Je dois dire que l'Argentine n'évoquait pour moi, avant ma lecture, que le footballeur Maradona, la guerre des Malouines, une planque pour des criminels nazis, le film Evita, une phénoménale débâcle banquière mais certainement pas les Grands mères de la place de Mai, ni les enlèvements et tortures endurées par les "subversifs", ni les meurtres à la pelle impunis, ni les apropriadors et tout ce qui est lié à la part sombre de ce pays.
Choix non anodin que de faire porter toute l'histoire de ce roman par Jana la Mapuche et Rubén Calderón.

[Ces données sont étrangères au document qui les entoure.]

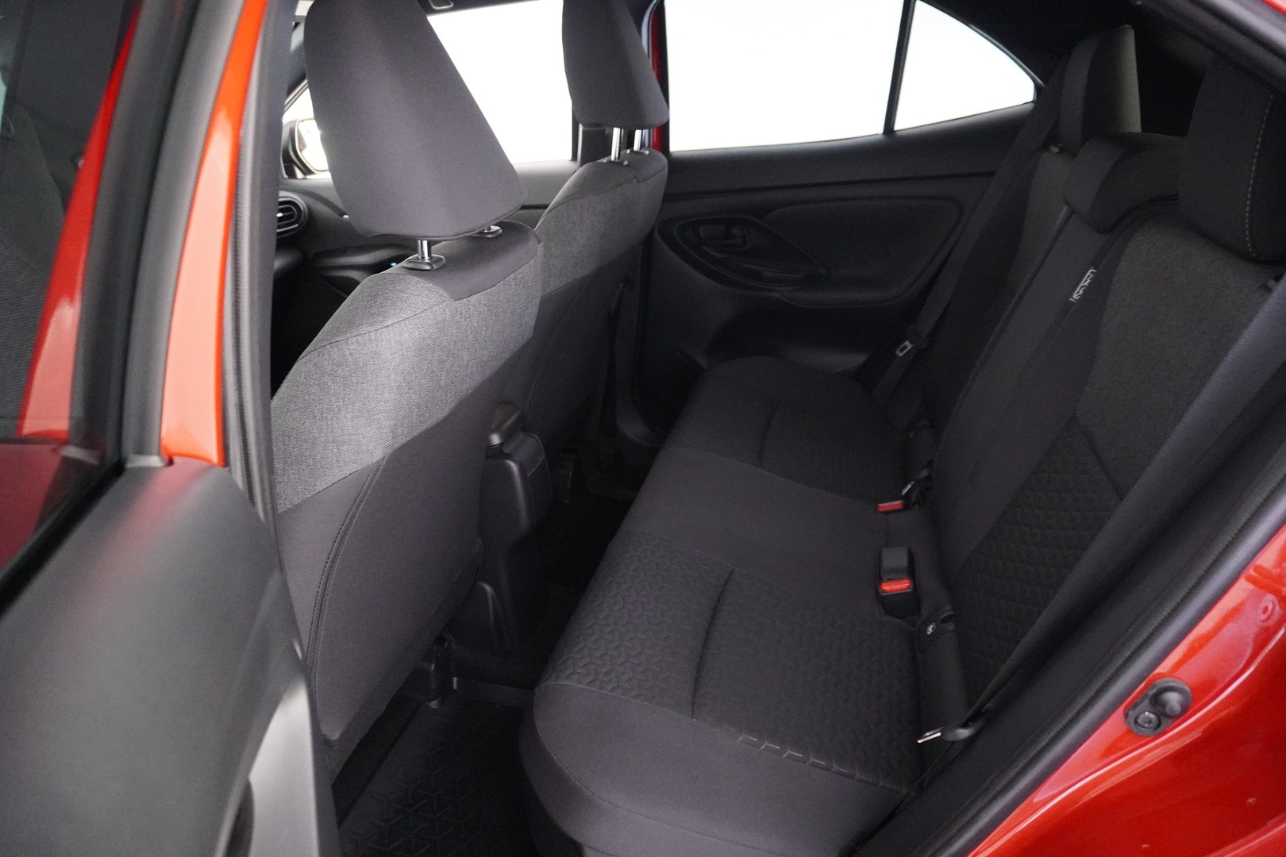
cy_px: 428
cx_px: 643
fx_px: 857
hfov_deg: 73.7
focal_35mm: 24
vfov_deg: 53.1
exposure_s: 1/25
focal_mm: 16
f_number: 3.5
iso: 6400
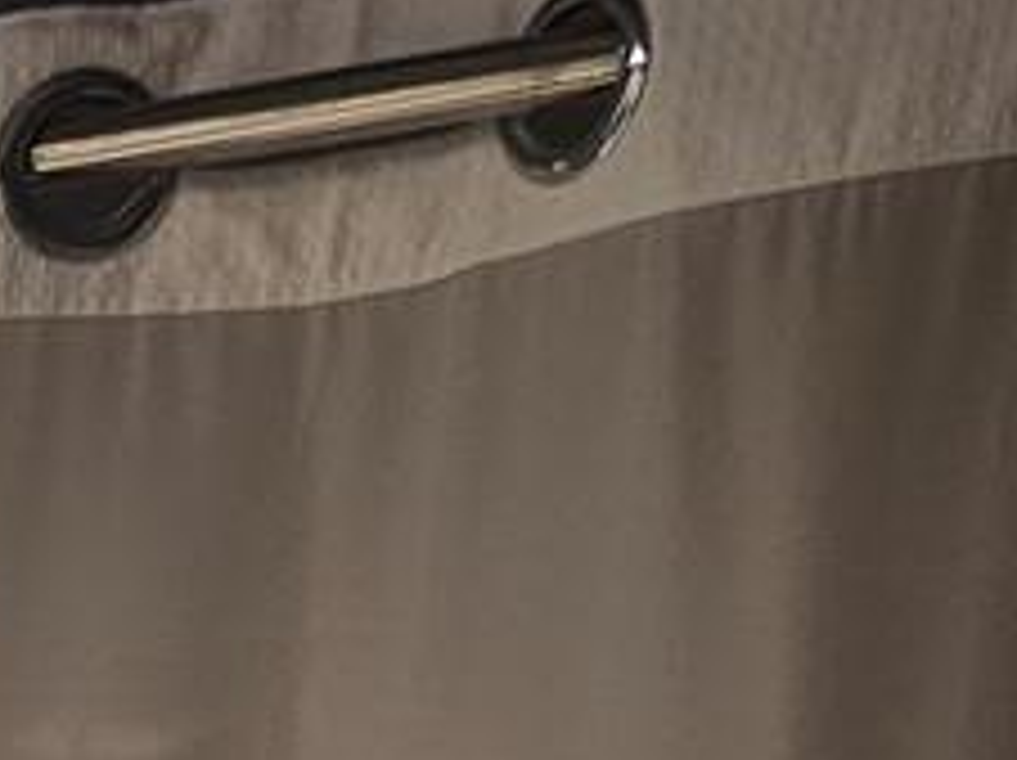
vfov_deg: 7.7
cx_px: -2002
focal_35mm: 163
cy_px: 2401
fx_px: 4784
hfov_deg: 9.5
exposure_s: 1/120
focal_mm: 6.3
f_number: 1.7
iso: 100
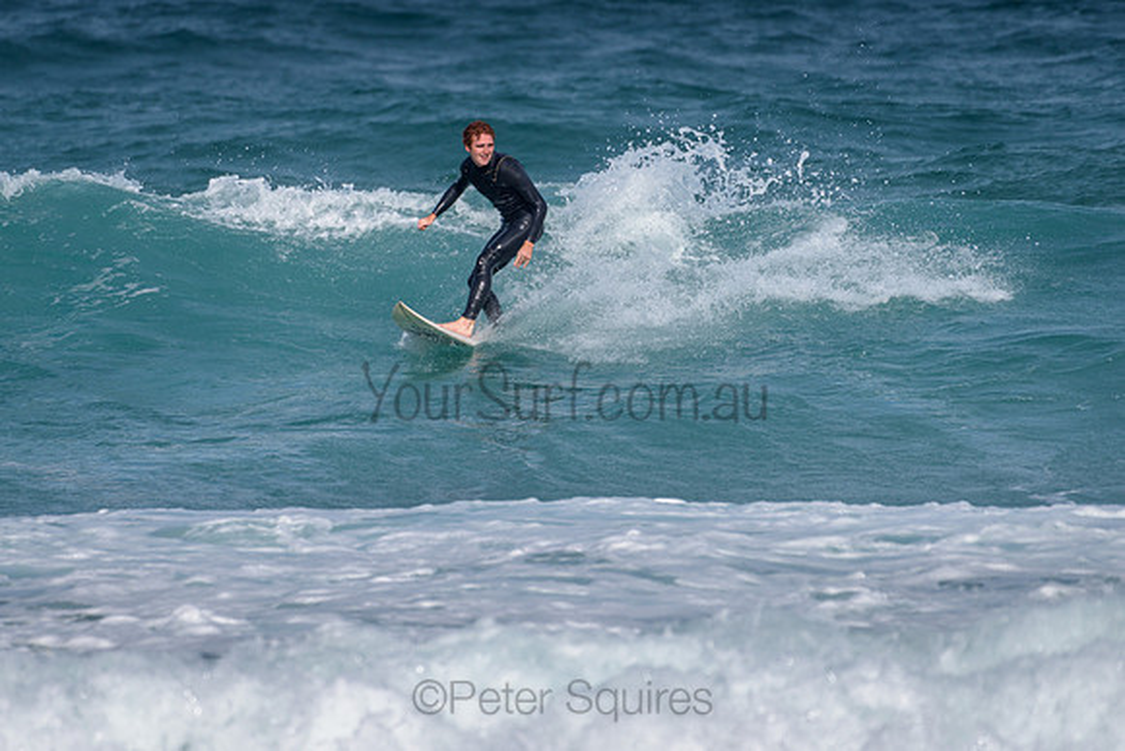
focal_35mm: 613
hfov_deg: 3.4
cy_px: 293
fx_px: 19152
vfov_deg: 2.2
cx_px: 485
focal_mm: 500
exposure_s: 1/2000
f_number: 5.6
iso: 125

Jana est une jeune indienne venue à Buenos Aires pour étudier les Beaux Arts. La banqueroute du pays, l'absence de ressources la contraindront comme tant d'autres à se prostituer pour survivre. C'est au cours de ses années de galère qu'elle se liera d'amitié avec le travesti Paula avant de récupérer l'atelier de son mentor et amant, l'artiste Furlan, évaporé depuis dans la nature. Jana porte en elle la rage de son peuple exterminé par les chrétiens, celle de sa famille battue et humiliée par les winka (les étrangers). Son corps garde lui les stigmates du traumatisme. Mais l'indienne, endurcie par la vie, est aussi une battante, une guerrière. Certains l'apprendront à leurs dépens.

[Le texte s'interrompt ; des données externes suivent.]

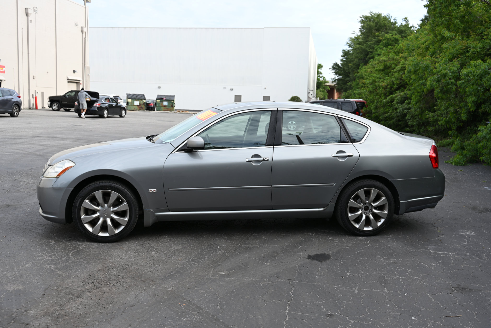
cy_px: 164
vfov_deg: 38.4
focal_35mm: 34
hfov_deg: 55.1
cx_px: 246
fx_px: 471
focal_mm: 34.5
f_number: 4
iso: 100
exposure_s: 1/320
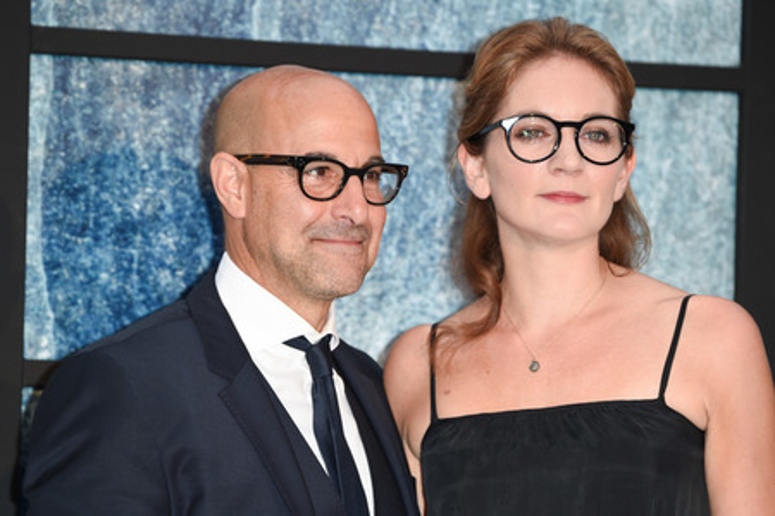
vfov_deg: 4.9
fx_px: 6027
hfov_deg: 7.4
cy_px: 258
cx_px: 388
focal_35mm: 280
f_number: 5.6
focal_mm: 280
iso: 640
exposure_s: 1/250
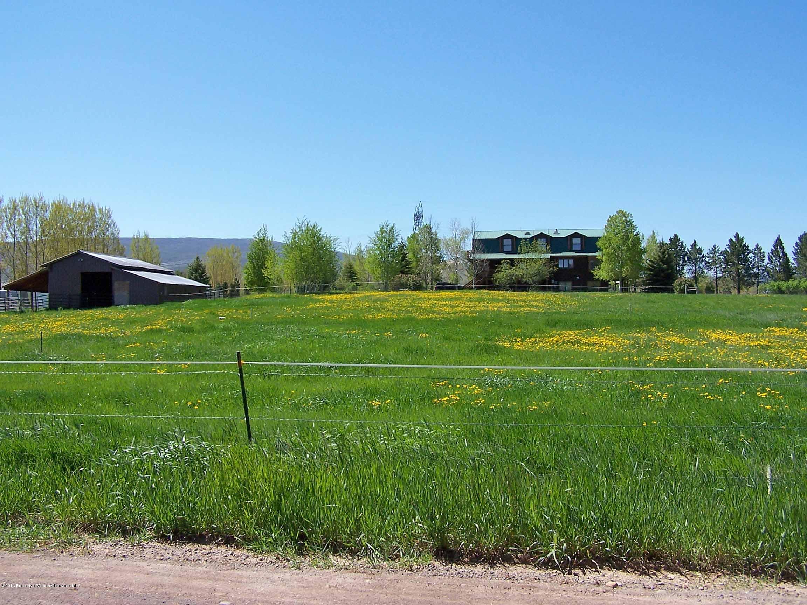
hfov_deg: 49.0
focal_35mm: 38
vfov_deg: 37.7
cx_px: 404
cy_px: 302
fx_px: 886
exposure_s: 1/500
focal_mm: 6.3
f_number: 4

Rubén Calderón est un rescapé des geôles de l'ESMA (École supérieure de mécanique de la marine). Son père, poète dissident a disparu, lui et sa petite sœur seront enlevés en pleine rue. Enfermé dans une cage comme tant d'autres, torturé par les militaires tortionnaires qui sévissaient là en toute impunité, il sera relâché au milieu de la liesse générale du peuple argentin vainqueur du Mondial'78. Il retrouvera sa mère Elena Calderón, devenue une des leaders des Mères de la Place de Mai mais lui taira les sévices endurés, la mort des siens. Devenu détective au service de ces femmes qui se battent depuis des décennies pour faire éclater la vérité, Rubén ne lâchera rien pour faire la peau aux bourreaux de Videla et venger les disparus.
Ces deux-là vont se trouver et s'unir corps et âmes pour mener à bien leurs recherches. Loin de se douter que le crime d'un travesti, la disparition d'une photographe ne sont que la partie immergée de l'iceberg et reliés au-delà des apparences.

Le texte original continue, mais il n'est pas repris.